Revlon neither admitted nor denied charges brought by the Securities and Exchange Commission (SEC) that it violated the federal securities laws when the company misled shareholders during a “going private transaction.”
Revlon will pay an $850,000 penalty to settle the charge.
The company was represented by Colleen Mahoney of Skadden Arps Meagher Slate and Flom in Washington, D.C.
Going private transactions can occur in many forms and typically involve the company delisting and deregistering its stock and cashing out their shareholders so the company or a private equity firm can acquire all of the outstanding shares.
An SEC investigation found that during a voluntary exchange offer to satisfy a significant debt to its controlling shareholder, Revlon engaged in “ring fencing” that deprived its independent board members from knowing critical information: the transaction’s consideration had been deemed inadequate by a third party who evaluated whether current and former employees invested in Revlon common stock through the company’s 401(k) plan could exchange their shares.
“Going private transactions create opportunities for shareholder abuse and can have coercive effects on minority shareholders,” said Antonia Chion, Associate Director in the SEC’s Division of Enforcement. “By erecting informational barriers, Revlon kept critically important information from its board and, in turn, misled investors.”
According to the SEC, controlling shareholder MacAndrews and Forbes (M&F) asked Revlon in 2009 to offer minority shareholders the option to exchange their common stock shares on a one-for-one basis for preferred shares with certain financial characteristics.
The exchanged shares would then be provided to M&F to pay down Revlon’s debt.
The trustee administering Revlon’s 401(k) plan decided that 401(k) members could tender their shares only if a third-party financial adviser made an “adequate consideration determination,” which involved assessing whether the value of the preferred stock 401(k) members would receive was at least equal to the fair market value of the exchanged common stock shares. The third-party financial adviser ultimately found that the consideration offered in the transaction was inadequate for tendering 401(k) shareholders.
The SEC’s said that Revlon did not want to disclose the third-party financial adviser’s view on the adequacy of the transaction’s consideration.
In an attempt to avoid a potential disclosure obligation, the company engaged in what one employee termed as “ring fencing” to avoid receiving the adequate consideration determination from the third-party adviser:
Revlon amended the trust agreement it had with the trustee to ensure that the trustee would not share the adequate consideration determination with Revlon.
Revlon ensured that it was not a party to any engagement letter concerning the adequate consideration determination.
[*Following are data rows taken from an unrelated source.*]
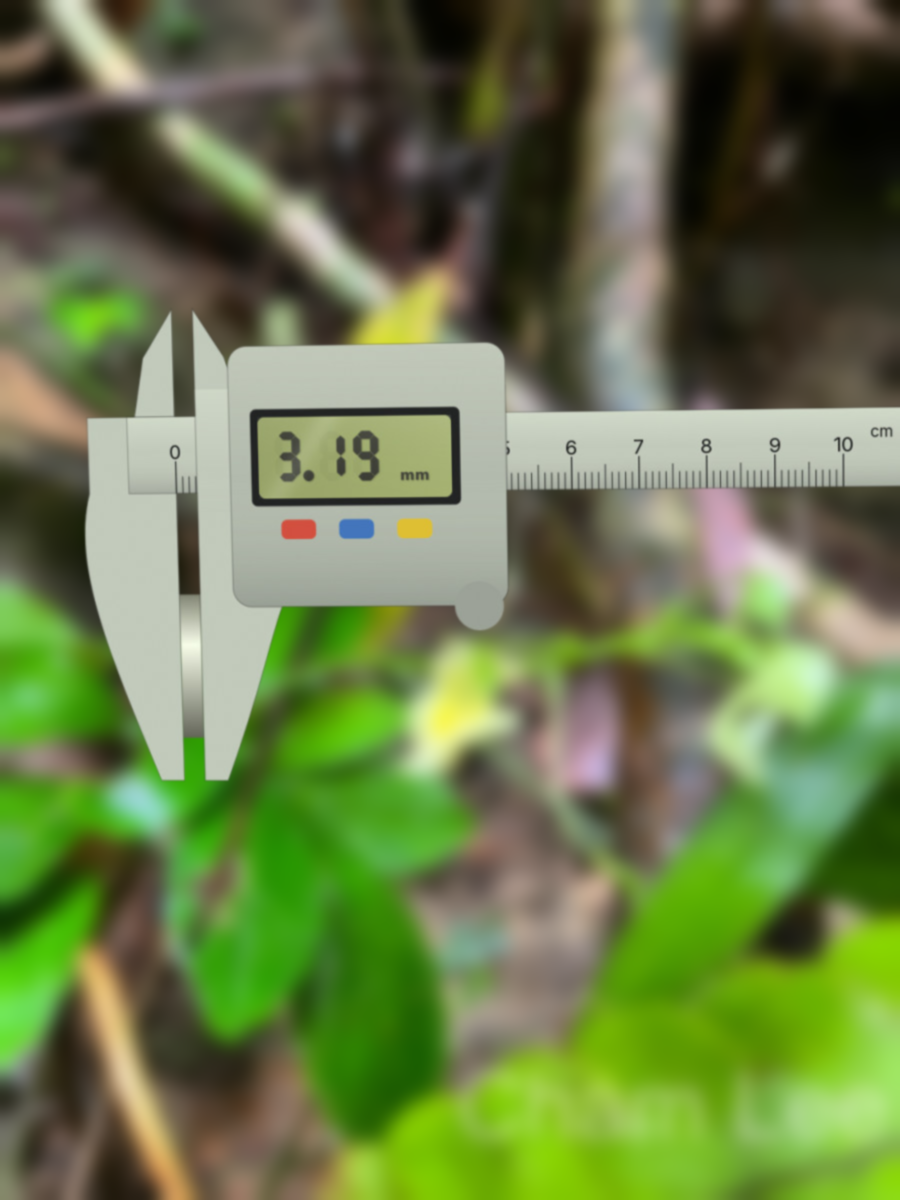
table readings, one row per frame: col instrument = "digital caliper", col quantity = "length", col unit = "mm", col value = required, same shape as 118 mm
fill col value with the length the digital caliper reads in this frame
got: 3.19 mm
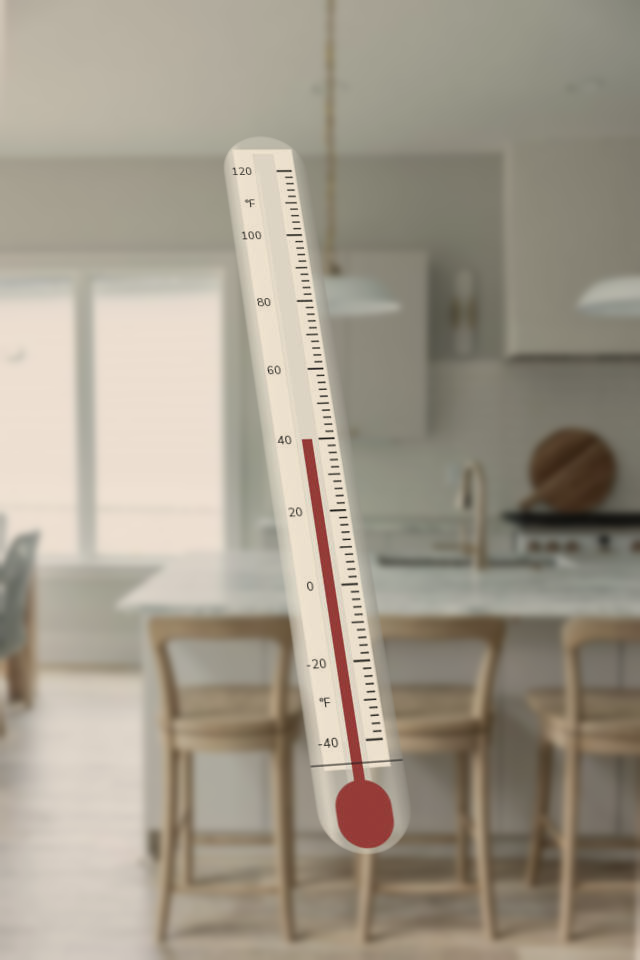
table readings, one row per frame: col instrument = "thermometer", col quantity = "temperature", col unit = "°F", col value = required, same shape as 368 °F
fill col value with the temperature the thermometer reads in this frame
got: 40 °F
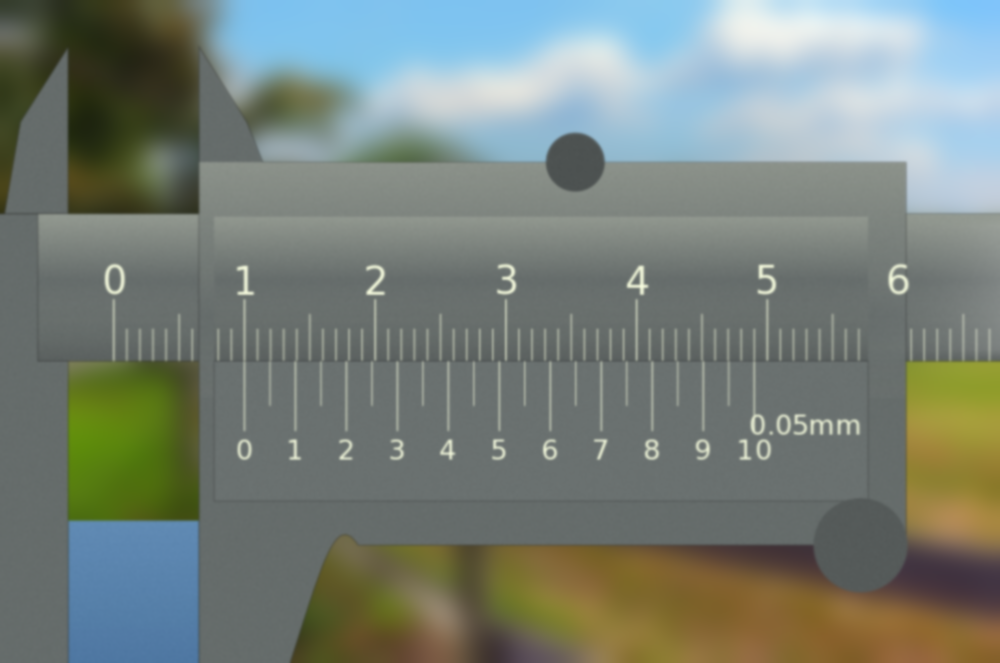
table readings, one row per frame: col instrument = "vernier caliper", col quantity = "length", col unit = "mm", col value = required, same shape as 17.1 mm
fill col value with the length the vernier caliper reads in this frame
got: 10.0 mm
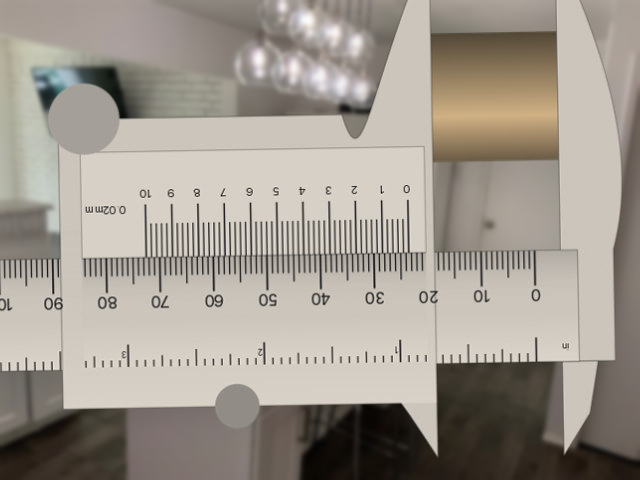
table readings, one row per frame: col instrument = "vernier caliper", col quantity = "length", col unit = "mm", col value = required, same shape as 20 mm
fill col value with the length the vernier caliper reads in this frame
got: 23.5 mm
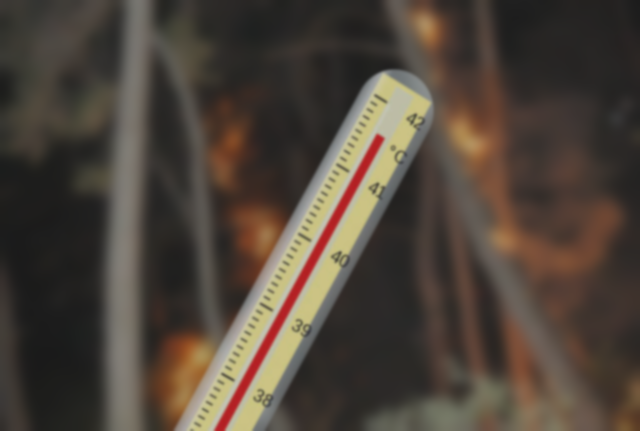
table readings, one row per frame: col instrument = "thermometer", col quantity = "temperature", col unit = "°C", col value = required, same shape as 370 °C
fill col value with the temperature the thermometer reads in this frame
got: 41.6 °C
Revlon directed the trustee to inform Revlon of its decision whether to allow 401(k) members to tender their shares without any reference to the adequate consideration determination.
In a notice sent to the 401(k) members and publicly filed as an exhibit to the exchange offer documents, Revlon removed the explicit term “adequate consideration” and replaced it with citations to ERISA statutes.
The SEC’s order finds that Revlon’s ring-fencing conduct resulted in various materially misleading disclosures to its shareholders.
For example, Revlon represented in its offering documents that the board’s process was full, fair, and complete in determining the fairness of the exchange offer.
In reality, the process was compromised because Revlon’s board was unable to consider the adequate consideration determination as part of its process to evaluate and ultimately approve the offer.
The SEC said the result was that Revlon’s shareholders were deprived of the opportunity to receive revised, qualified, or supplemental disclosures, including any that might have informed them of the adequate consideration determination.